Gelişme, tüm dünyada flaş haber olarak büyük ilgi gördü. İran ve Suudi Arabistan’ın diplomatik ilişkileri normalleştirme, iki ay içinde karşılıklı olarak yeniden büyükelçilik açacağı ve ikili ilişkilerin geliştirilmesi için gereken tedbirleri birlikte ele alacağı belirtilen ortak bildiride, üç ülkenin, bölgesel ve küresel ölçekte barış ve güvenliğin sağlanması için ellerinden geleni yapacaklarını vurgulaması da dikkat çekti.

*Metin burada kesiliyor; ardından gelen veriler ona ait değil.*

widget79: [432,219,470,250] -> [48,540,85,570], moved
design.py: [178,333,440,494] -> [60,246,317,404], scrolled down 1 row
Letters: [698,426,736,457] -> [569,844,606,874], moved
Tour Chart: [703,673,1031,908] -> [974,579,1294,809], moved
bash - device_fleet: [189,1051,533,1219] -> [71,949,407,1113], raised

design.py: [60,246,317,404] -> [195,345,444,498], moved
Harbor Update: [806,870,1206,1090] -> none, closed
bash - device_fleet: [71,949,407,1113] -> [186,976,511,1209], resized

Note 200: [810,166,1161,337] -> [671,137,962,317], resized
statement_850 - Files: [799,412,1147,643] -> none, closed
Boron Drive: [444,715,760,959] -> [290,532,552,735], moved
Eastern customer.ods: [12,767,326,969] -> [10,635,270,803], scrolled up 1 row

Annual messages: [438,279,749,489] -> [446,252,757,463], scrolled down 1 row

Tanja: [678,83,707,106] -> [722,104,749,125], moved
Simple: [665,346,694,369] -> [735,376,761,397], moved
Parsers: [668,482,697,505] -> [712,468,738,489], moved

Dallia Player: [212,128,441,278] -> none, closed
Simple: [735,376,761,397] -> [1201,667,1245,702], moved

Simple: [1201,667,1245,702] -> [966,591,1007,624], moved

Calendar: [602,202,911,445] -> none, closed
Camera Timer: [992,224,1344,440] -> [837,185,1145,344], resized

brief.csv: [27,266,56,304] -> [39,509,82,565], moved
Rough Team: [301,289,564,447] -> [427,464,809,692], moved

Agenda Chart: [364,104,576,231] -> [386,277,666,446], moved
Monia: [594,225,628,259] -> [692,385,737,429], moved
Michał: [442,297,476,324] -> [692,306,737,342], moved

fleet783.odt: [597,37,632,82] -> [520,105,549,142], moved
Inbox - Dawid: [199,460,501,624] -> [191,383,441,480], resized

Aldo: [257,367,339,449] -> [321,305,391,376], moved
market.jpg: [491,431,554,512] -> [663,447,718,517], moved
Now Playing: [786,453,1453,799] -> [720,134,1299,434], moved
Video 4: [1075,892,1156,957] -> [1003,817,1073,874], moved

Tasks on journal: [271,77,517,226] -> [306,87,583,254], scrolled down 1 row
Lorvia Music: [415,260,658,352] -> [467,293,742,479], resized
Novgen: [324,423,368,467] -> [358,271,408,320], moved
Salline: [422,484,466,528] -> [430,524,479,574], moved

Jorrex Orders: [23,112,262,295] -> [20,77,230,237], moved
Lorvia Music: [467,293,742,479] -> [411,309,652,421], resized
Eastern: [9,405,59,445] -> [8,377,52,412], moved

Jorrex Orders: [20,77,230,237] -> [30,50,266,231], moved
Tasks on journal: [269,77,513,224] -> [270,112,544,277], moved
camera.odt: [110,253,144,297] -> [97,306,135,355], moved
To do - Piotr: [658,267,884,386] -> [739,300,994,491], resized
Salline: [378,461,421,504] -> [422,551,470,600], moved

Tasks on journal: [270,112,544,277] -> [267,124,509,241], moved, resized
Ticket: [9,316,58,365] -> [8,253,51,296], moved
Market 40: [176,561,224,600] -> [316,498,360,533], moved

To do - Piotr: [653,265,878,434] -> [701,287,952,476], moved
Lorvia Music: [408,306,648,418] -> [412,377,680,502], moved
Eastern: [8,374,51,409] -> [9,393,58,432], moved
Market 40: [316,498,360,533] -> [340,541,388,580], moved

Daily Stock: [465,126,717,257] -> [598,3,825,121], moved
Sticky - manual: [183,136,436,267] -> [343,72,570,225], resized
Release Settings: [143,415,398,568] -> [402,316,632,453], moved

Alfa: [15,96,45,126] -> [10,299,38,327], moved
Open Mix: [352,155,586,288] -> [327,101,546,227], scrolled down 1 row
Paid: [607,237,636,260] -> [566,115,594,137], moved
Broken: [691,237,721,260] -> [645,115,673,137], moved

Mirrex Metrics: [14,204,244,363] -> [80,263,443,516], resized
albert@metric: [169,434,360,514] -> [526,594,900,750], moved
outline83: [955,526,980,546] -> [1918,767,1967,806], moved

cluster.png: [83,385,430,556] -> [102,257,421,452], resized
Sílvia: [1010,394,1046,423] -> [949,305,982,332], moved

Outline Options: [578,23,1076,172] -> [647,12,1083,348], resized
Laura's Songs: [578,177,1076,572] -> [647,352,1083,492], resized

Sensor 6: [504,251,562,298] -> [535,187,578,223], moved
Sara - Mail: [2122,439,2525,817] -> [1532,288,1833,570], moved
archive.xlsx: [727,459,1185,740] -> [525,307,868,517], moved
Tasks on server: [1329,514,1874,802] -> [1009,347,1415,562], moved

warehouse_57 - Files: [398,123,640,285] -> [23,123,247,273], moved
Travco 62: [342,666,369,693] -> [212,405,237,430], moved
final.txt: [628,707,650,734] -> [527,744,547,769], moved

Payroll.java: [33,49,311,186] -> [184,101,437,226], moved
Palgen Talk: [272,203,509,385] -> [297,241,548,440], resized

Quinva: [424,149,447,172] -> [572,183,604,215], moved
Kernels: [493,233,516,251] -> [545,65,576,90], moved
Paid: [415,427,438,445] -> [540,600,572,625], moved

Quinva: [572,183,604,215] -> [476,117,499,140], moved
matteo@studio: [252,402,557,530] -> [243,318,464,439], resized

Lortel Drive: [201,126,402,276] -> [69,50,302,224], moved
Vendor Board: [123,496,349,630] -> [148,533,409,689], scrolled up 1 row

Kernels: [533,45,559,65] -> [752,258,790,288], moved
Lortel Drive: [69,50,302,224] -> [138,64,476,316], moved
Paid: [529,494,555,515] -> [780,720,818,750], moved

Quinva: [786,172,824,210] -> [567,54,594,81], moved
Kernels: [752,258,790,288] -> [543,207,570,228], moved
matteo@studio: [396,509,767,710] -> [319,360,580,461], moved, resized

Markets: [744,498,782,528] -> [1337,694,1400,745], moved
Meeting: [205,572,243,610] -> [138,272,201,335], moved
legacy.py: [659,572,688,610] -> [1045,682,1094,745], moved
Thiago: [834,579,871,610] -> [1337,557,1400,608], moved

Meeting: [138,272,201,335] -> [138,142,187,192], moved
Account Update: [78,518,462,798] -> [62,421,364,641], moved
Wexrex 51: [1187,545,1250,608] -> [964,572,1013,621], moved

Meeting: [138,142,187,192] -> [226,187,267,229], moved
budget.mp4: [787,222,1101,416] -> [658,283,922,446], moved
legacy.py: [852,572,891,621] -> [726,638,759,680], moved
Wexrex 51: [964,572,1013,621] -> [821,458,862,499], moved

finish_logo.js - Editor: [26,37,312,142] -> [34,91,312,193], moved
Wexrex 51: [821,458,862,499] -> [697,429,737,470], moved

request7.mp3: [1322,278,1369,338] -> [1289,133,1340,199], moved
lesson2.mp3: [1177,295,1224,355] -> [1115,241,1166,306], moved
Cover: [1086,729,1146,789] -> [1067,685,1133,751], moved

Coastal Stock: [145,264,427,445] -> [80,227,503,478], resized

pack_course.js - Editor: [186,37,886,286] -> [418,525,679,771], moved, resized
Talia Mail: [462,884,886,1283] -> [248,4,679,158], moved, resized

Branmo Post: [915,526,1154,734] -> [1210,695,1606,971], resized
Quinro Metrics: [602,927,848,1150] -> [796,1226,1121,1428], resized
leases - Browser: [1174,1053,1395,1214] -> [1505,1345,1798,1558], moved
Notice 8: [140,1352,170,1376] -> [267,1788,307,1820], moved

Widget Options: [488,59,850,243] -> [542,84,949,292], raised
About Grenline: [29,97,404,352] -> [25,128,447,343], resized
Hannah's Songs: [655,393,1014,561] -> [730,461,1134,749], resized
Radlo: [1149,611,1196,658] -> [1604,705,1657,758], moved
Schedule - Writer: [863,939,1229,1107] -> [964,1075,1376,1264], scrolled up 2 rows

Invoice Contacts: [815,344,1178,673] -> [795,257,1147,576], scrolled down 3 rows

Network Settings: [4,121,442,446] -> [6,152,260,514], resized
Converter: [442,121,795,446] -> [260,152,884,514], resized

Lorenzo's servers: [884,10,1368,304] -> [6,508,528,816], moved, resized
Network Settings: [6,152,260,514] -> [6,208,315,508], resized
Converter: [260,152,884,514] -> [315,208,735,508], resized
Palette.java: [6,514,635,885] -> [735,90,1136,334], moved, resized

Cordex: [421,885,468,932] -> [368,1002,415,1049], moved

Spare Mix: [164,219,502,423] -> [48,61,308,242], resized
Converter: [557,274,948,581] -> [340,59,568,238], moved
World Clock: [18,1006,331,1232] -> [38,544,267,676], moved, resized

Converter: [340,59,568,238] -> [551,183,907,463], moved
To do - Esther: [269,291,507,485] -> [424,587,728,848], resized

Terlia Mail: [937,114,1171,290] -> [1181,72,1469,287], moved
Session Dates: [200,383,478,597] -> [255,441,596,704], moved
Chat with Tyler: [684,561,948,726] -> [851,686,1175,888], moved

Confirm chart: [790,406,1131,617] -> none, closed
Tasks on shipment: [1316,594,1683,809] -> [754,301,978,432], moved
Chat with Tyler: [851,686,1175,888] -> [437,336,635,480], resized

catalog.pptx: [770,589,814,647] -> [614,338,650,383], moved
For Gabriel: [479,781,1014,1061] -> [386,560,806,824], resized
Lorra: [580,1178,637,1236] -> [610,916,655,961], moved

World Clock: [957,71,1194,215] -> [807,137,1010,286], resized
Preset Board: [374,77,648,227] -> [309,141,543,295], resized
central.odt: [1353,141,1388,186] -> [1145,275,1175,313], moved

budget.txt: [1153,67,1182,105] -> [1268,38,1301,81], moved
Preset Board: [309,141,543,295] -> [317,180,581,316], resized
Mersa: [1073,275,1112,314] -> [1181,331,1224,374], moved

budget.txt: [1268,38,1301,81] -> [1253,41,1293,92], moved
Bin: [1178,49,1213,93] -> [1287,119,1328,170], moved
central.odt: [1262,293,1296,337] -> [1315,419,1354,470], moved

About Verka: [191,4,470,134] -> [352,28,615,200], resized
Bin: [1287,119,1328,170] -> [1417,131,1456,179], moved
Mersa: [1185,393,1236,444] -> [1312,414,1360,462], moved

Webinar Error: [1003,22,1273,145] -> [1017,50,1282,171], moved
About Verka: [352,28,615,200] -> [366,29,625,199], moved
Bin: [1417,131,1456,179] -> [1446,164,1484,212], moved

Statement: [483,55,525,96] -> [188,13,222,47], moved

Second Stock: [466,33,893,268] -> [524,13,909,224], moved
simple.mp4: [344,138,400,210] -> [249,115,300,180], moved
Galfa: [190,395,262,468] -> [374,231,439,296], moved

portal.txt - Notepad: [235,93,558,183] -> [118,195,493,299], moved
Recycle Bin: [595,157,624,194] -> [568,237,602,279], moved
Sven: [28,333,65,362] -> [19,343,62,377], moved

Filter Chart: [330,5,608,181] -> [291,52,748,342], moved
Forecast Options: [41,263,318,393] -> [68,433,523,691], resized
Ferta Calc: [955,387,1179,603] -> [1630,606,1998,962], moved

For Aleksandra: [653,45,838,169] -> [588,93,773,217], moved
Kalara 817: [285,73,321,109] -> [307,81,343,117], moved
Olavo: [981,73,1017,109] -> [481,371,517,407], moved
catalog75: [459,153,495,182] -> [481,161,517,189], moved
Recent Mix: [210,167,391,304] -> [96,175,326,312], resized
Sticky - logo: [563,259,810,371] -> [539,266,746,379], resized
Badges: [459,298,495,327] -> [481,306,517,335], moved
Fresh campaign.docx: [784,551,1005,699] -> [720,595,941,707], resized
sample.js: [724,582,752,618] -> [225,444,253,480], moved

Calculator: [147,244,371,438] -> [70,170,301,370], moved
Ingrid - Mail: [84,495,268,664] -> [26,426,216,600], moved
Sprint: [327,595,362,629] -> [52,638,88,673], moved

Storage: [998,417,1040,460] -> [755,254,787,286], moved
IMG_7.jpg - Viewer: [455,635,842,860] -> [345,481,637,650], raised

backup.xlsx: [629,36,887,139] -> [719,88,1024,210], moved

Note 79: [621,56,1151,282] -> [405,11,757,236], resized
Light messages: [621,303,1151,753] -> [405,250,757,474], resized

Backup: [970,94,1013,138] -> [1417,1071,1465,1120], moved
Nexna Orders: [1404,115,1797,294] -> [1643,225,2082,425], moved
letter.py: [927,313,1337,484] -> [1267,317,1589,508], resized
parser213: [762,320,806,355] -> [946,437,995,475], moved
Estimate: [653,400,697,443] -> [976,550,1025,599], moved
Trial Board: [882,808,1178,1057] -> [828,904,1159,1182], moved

Peki, üçlü diyaloğun lokasyonu niçin Beijing olarak seçildi? Çünkü Çin, geçmişten beri Ortadoğu ülkelerinin stratejik özerkliğine ve bölge ülkelerin aralarındaki sorunları diyalog ve istişare yoluyla çözmelerine destek veriyor. Bölgede çıkar arayışında bulunmayan Çin, bloklar arası zıtlaşmalardan uzak durarak, bölge ülkelerinin gerçek anlamda güvenilir dostu hâline geldi.
Suudi Arabistan ve İran, Ortadoğu’da yer alan büyük devletler. İki ülkenin uzlaşması, bölgesel barış ve istikrarın korunması için yeni bir olasılık, ihtilafların diyalog yoluyla çözülmesi için de müspet bir örnek sunarken, Ortadoğu’daki kaosun ortadan kaldırılmasını sağlayacak bir “anahtara” dönüştü.
Suudi Arabistan ve İran arasındaki uzlaşma, hem her geçen gün kötüleşen küresel güvenlik durumu için büyük bir müjde hem de “diyaloğun ve barışın zaferi” oldu. Bu gelişme, dünyaya “Sorunların, askerî güce başvurarak değil, sadece diyalogla çözülebileceği” gerçeğini tekrar gösterdi.